Shuster isn’t alone in thinking chronic illness helped influence Marx’s politics and literary style.
A subsequent commentary written by Dr. G.B.E. Jemec says that, because skin diseases have strong psychosocial effects, “[they] may therefore significantly contribute to [Marx’s] perception of social relations, and, in consequence, of society.” By requiring more medical services and sick days in a wage-based society, Marx’s chronic illness led him into poverty… and consequently, an unflagging belief in concepts like the social safety net.

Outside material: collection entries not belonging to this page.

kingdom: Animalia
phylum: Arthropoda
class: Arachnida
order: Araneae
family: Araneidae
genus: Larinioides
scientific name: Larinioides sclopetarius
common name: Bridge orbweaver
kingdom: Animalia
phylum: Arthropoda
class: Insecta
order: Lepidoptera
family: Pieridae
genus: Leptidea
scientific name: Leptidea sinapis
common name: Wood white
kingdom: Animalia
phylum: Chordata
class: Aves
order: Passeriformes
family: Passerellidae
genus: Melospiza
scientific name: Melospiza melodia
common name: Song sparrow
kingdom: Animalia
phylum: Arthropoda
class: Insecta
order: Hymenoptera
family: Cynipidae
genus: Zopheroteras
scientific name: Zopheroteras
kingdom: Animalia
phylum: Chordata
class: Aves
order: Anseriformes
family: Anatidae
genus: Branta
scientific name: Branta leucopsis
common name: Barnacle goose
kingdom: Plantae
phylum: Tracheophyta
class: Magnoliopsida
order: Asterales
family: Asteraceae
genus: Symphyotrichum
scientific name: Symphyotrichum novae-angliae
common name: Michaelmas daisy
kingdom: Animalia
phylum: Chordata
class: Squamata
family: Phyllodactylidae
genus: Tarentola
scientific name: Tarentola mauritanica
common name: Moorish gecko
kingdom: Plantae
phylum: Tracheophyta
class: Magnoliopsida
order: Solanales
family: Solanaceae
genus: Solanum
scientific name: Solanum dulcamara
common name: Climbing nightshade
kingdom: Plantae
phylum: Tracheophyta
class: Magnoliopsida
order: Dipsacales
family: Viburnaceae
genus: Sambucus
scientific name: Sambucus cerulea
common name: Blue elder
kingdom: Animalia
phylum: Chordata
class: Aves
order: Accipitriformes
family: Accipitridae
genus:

Nearly two centuries later, people with disabilities and chronic illnesses continue to disproportionately suffer from poverty. Despite the Americans with Disabilities Act (ADA), major systemic inequalities remain. According to the US Department of Labor, only 19.3 percent of people with a disability were employed in 2019 as compared to 66.3 percent of people without a disability. As a result, people with disabilities live in poverty at more than twice the rate of people without disabilities according to the National Council on Disability.
These inequities affect a wide swath of the total American population as, according to the Centers for Disease Control, one in four (or 61 million) Americans have a disability that impacts major life activities.
“Capital is reckless of the health or length of life of the laborer, unless under compulsion from society,” [Marx] famously wrote.
In the end, Marx’s excoriating views on capitalism may stem less from the psychological side effects of his illness and more from his particular vantage point as a chronically ill person who unduly suffered from poverty as a result of the society he lived in. “Capital is reckless of the health or length of life of the laborer, unless under compulsion from society,” he famously wrote. Personal health circumstances granted Marx unique insight into the failures and shortcomings of the existing social system, which he then leveraged into a social philosophy that took the entire world by storm. It’s a profound reminder: Chronically ill people are not mere victims of their illness or their bodies but instead valuable members of society with distinct and necessary insights. And they, too, can change the world.